Non siamo rifugiati è però il testo più aggiornato e l’autore ha fatto un considerevole sforzo per dare forma e coerenza a questo continente sparpagliato di gente che con la terra ha perduto quasi tutti i diritti, per restituire loro una storia e una dignità («la dignità consiste nel risanare la tua vita»), un «dirsi presenti anche senza il luogo» (Alborghetti).
Ponendo particolare enfasi su coloro che vogliono solo tornare a casa o che rifugiati non saranno mai o non si considerano affatto, il viaggio di Morales passa dall’AfPak (acronimo dell’inscindibile regione afgano-pakistana) alla Repubblica Centrafricana, dalla Siria (dove «il silenzio divora le ore») al Sudan del Sud e al centro America. L’autore cerca di raccontare le vite delle persone e non solo i loro traumi, come fa chi «fomenta la compassione e la condiscendenza spinto forse da qualche senso di superiorità». C’è Mohamed Abyad, il chirurgo siriano dalla «voce rotta, grave, cavernosa come un adolescente che la sta cambiando, tra l’afonia e la maturità», l’ateo che ricuciva i corpi spaccati dalle bombe, non voleva essere rifugiato e diceva «non baratto la mia libertà per la mia sicurezza», ucciso come tanti medici e giornalisti, c’è la congolese Julienne Akilimali che a casa non tornerà mai perché è stata violentata con sua figlia e la comunità le rifiuterebbe («lo stupro è un’arma di sfollamento ”forzoso”»).

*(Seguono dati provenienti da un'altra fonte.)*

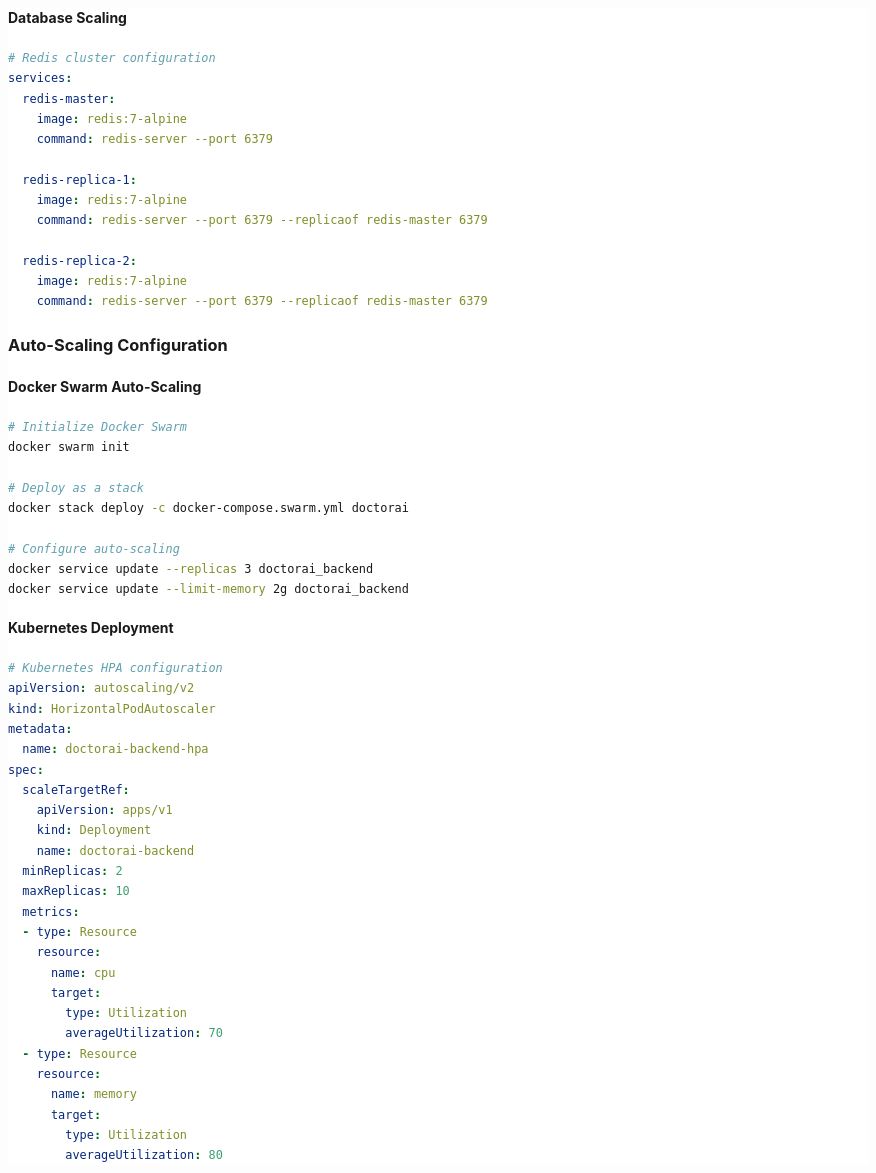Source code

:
 ```bash
```

#### Database Scaling
```yaml
# Redis cluster configuration
services:
  redis-master:
    image: redis:7-alpine
    command: redis-server --port 6379
  
  redis-replica-1:
    image: redis:7-alpine
    command: redis-server --port 6379 --replicaof redis-master 6379
  
  redis-replica-2:
    image: redis:7-alpine
    command: redis-server --port 6379 --replicaof redis-master 6379
```

### Auto-Scaling Configuration

#### Docker Swarm Auto-Scaling
```bash
# Initialize Docker Swarm
docker swarm init

# Deploy as a stack
docker stack deploy -c docker-compose.swarm.yml doctorai

# Configure auto-scaling
docker service update --replicas 3 doctorai_backend
docker service update --limit-memory 2g doctorai_backend
```

#### Kubernetes Deployment
```yaml
# Kubernetes HPA configuration
apiVersion: autoscaling/v2
kind: HorizontalPodAutoscaler
metadata:
  name: doctorai-backend-hpa
spec:
  scaleTargetRef:
    apiVersion: apps/v1
    kind: Deployment
    name: doctorai-backend
  minReplicas: 2
  maxReplicas: 10
  metrics:
  - type: Resource
    resource:
      name: cpu
      target:
        type: Utilization
        averageUtilization: 70
  - type: Resource
    resource:
      name: memory
      target:
        type: Utilization
        averageUtilization: 80
```
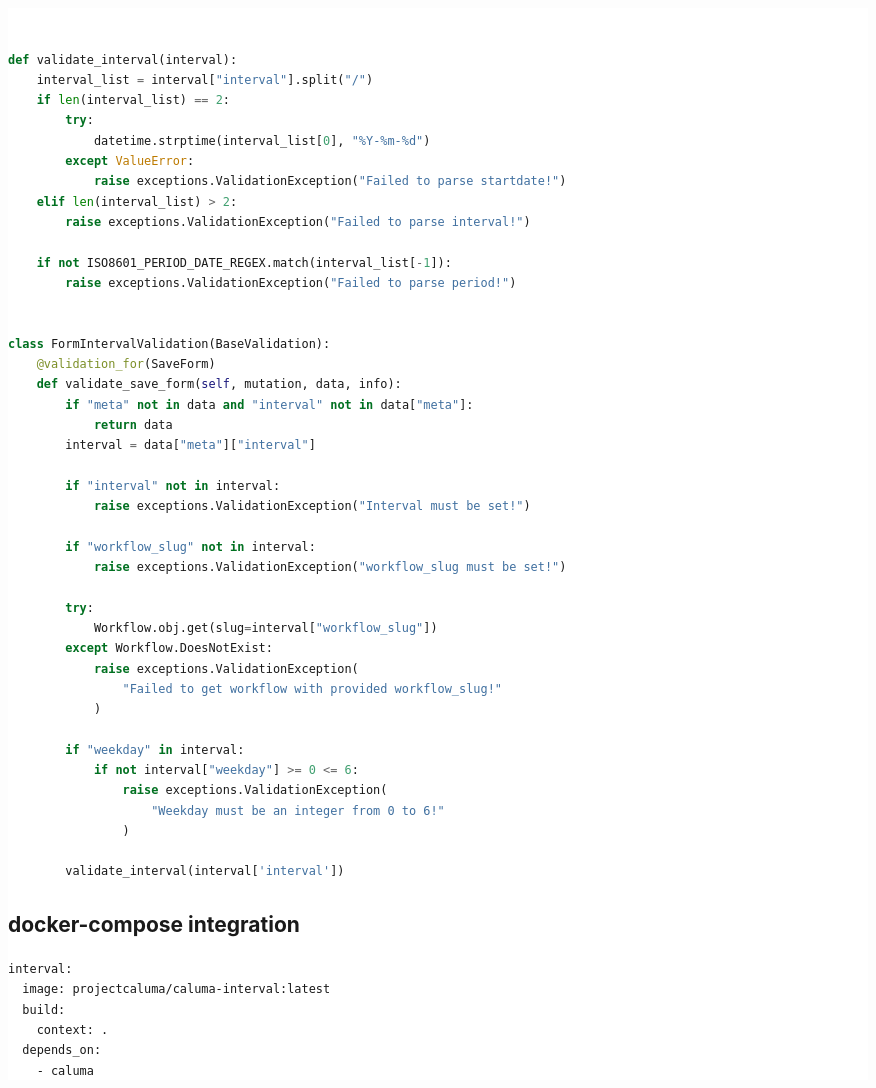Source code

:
 ```python


def validate_interval(interval):
    interval_list = interval["interval"].split("/")
    if len(interval_list) == 2:
        try:
            datetime.strptime(interval_list[0], "%Y-%m-%d")
        except ValueError:
            raise exceptions.ValidationException("Failed to parse startdate!")
    elif len(interval_list) > 2:
        raise exceptions.ValidationException("Failed to parse interval!")

    if not ISO8601_PERIOD_DATE_REGEX.match(interval_list[-1]):
        raise exceptions.ValidationException("Failed to parse period!")


class FormIntervalValidation(BaseValidation):
    @validation_for(SaveForm)
    def validate_save_form(self, mutation, data, info):
        if "meta" not in data and "interval" not in data["meta"]:
            return data
        interval = data["meta"]["interval"]

        if "interval" not in interval:
            raise exceptions.ValidationException("Interval must be set!")

        if "workflow_slug" not in interval:
            raise exceptions.ValidationException("workflow_slug must be set!")

        try:
            Workflow.obj.get(slug=interval["workflow_slug"])
        except Workflow.DoesNotExist:
            raise exceptions.ValidationException(
                "Failed to get workflow with provided workflow_slug!"
            )

        if "weekday" in interval:
            if not interval["weekday"] >= 0 <= 6:
                raise exceptions.ValidationException(
                    "Weekday must be an integer from 0 to 6!"
                )

        validate_interval(interval['interval'])
```

## docker-compose integration

```
interval:
  image: projectcaluma/caluma-interval:latest
  build:
    context: .
  depends_on:
    - caluma
```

Scrive Fabrizio Gatti nella prefazione di Mare Nero (Ernesto Di Lorenzo editore, Alcamo) - raccolta di reportage di Francesco Viviano sul “fronte dei migranti” - «i sopravvissuti all’Olocausto ci hanno insegnato che chi ascolta un superstite diventa a sua volta testimone». Anche chi non si sente colpevole, a torto o a ragione, in questi anni non può non accettare la responsabilità del testimone.